Task instructions :: In the text below on outdoor plays for a preschool Spanish class, list every language in which the free flight distance recording sheet can be downloaded.

Study text ::

Plays for Preschool Spanish Class that Can be Done Outdoors

PAPER AIRPLANE TRIALS: It is a rare moment that my upper elementary kids do not, finding themselves with a stray piece of paper, make a paper airplane-so why not harness this obvious interest?! Using playground chalk, mark off 1 foot intervals on the sidewalk before class-I create at least two so multiple kids can fly their planes at the same time, shortening wait time for each individual kid. In class, provide kids with a piece of paper & give them a set amount of time to construct an airplane of their choice. For instructions on how to make a variety of paper airplanes, check out this site! Also give them a flight distance recording sheet and a clipboard with pencil-these will be used to record their flights once outside. You can find a FREE downloadable recording sheet in Spanish, Russian, French and English by clicking here!
NOTE: For a STEM activity, kids can make different types of paper airplanes, record the flights, and compare-did a certain design fly better than another? Why or why not?

SPELL IT TOGETHER GREETING GAME: You can actually do this activity with lots of words; I love using it specifically as a greeting game :) Choose a word and print out multiples of the letters used to spell it-I try to choose words with a quantity of letters that allow all kids to participate. I put the letters in sleeves so they can be handled without being ruined. Have kids stand in a circle, give each kid a letter and when you say GO! They have to work together to form a group that spells the word in question. For littles, I have the word posted for scaffolding and support. You can download these letters for FREE here!

[Entries taken from a collection]

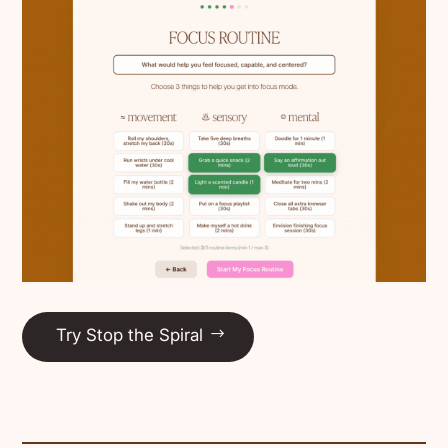
Try Stop the Spiral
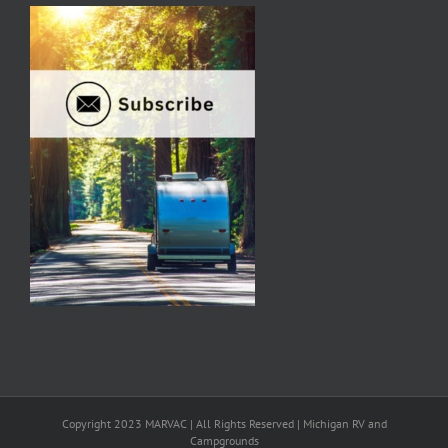
Copyright 2023 MARVAC | All Rights Reserved | Michigan RV and
Campgrounds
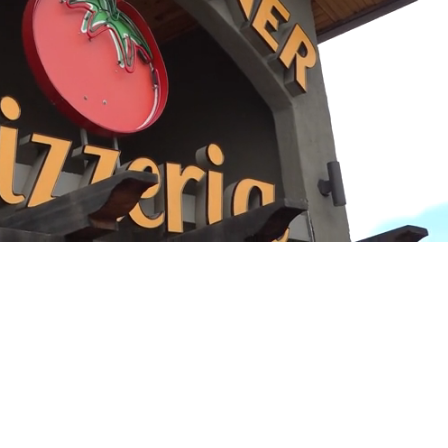
Playback
Captions
Rate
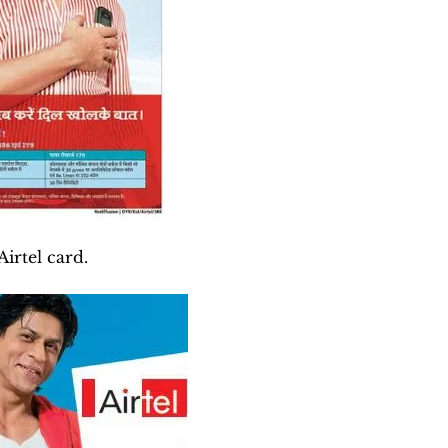
irtel card.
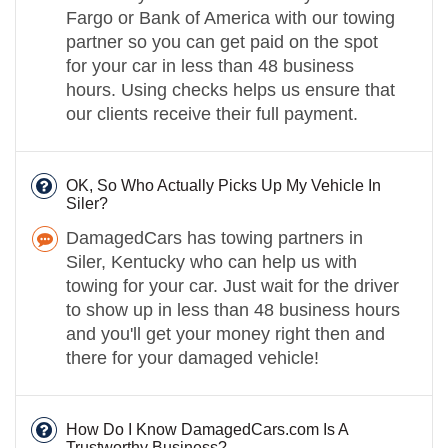
Fargo or Bank of America with our towing
partner so you can get paid on the spot
for your car in less than 48 business
hours. Using checks helps us ensure that
our clients receive their full payment.
OK, So Who Actually Picks Up My Vehicle In
Siler?
DamagedCars has towing partners in
Siler, Kentucky who can help us with
towing for your car. Just wait for the driver
to show up in less than 48 business hours
and you'll get your money right then and
there for your damaged vehicle!
How Do I Know DamagedCars.com Is A
Trustworthy Business?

Answer box :: Spanish, Russian, French, English